L’artista commenta che «dopo aver realizzato la precedente mostra individuale, tenutasi a Siviglia nel novembre 2017, presso l’Ateneo, Il mio lavoro in studio è stato costante, anche nonostante il ‘lockdown’ della pandemia, e come conseguenza di questo lavoro sono venuti alla luce un buon numero di nuove opere; sia nel campo della pittura ad olio, sia nel disegno e nell’illustrazione. Da qui la volontà di organizzare la mostra in corso per mostrare al pubblico un insieme dei lavori più recenti.
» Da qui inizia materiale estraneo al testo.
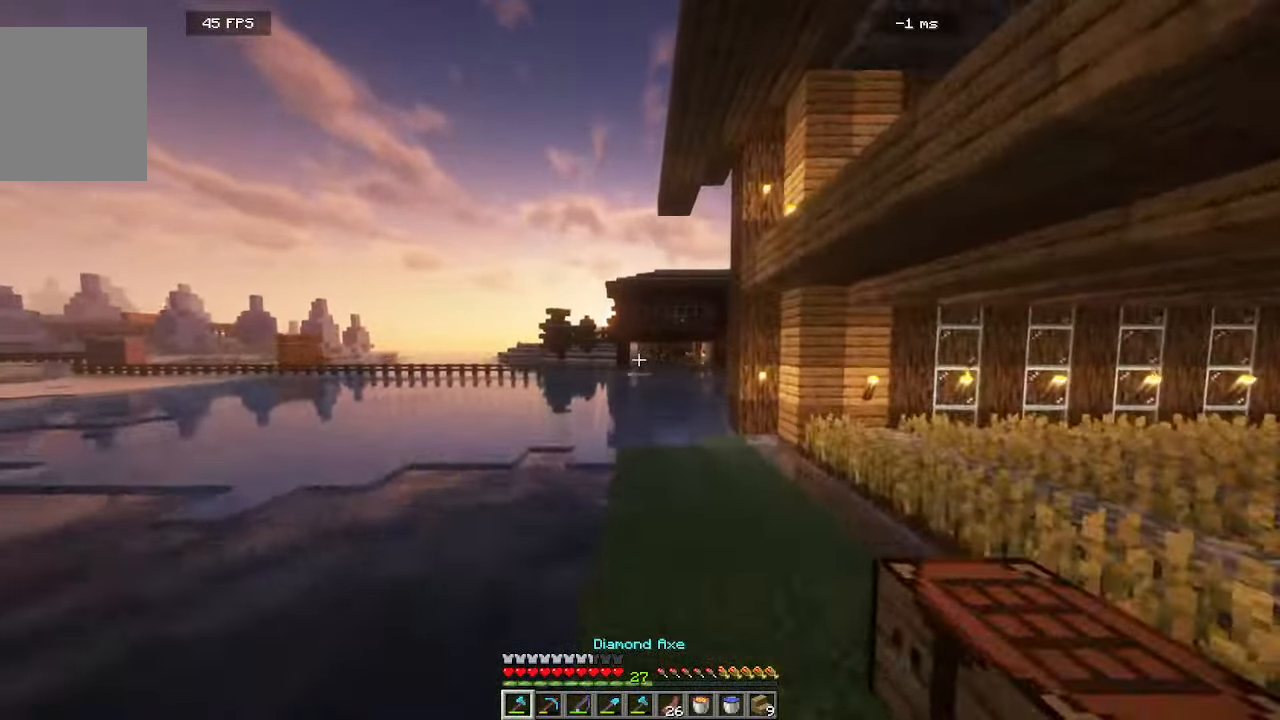
{"keys": ["w"], "mouse": [], "events": []}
La mostra riunisce un totale di quattordici dipinti ad olio su tela e dieci tecniche miste su carta; oltre a tre cartelle espositive contenenti una numerosa raccolta di illustrazioni, studi e bozzetti per futuri dipinti.

Alcune delle opere erano già state esposte in diverse mostre collettive, ma, secondo Huguet, “ora volevo riunirle, in modo che potrete apprezzare quelle caratteristiche che li accomunano e renderli partecipi dell’idea personale da cui tutti partono; da cui provengono anche quegli altri che fino ad ora erano rimasti nell’intimità dello studio, senza esporsi al pubblico.

Per questo artista le opere in mostra «Fanno parte di quel mondo interiore del pittore che dà loro significato e che emerge nell’impianto compositivo, nel ritmo delle forme, nella grafica della linea, o nell’intensità del colore; o anche da quel continuo andirivieni attraverso uno spazio fatto di ricordi e sogni ad occhi aperti, dove reale e immaginario si mescolano continuamente». Inoltre, sottolinea il rilievo che acquista in questi sogni ad occhi aperti la rappresentazione della figura umana, la quale, “fin dai primi contatti nella mia infanzia con il mezzo artistico, diventa il mio principale veicolo di espressione e trasmissione delle emozioni”.

Juan Antonio Huguet aggiunge che «in ciascuna di queste opere, come è avvenuto nel corso della mia carriera, c’è un desiderio intenso di dipingere la vita, di mostrare la bellezza intrinseca dell’essere umano, materializzare i pensieri di ciascuna delle figure rappresentate attraverso l’intenzione del gesto e dello sguardo; come si tenta di esprimere in «Baile por sevillanas».

  • Dove: Caja Rural del Sur.

  • Indirizzo: Calle Murillo, 2.

  • Quando: fino al 30 maggio.

  • Orari: dalle 10:00 alle 14:00 e dalle 18:00 alle 21:00

  • Pass gratuito.

Nella mostra compaiono ricordi d’infanzia come ‘La tradizione continua’, da un distico con la voce di sua madre come nella storia d’amore di “La Trinia” o una profonda devozione familiare come ‘Ricordi’. Sogni ad occhi aperti come “Regina Semiramide”IL “Odalisca dell’uccello azzurro” onda ‘Ecouyere rosa su cavallo bianco’. Inoltre, vengono fatti piccoli omaggi a Juan de Mesa nel suo laboratorio, a Elcano e Magellano, al re poeta sivigliano Al-Mutamid e allo schiavo Romaikiya o ai genitori dell’artista in “Dove inizia la strada”.

Huguet confessa che «la mia vita è dipingere e disegnare. Come respirare, mangiare e dormire, ho bisogno di dipingere e disegnare. Farlo mi fa sentire vivo, pieno di energia; e allo stesso tempo mi fa venire voglia di continuare a creare.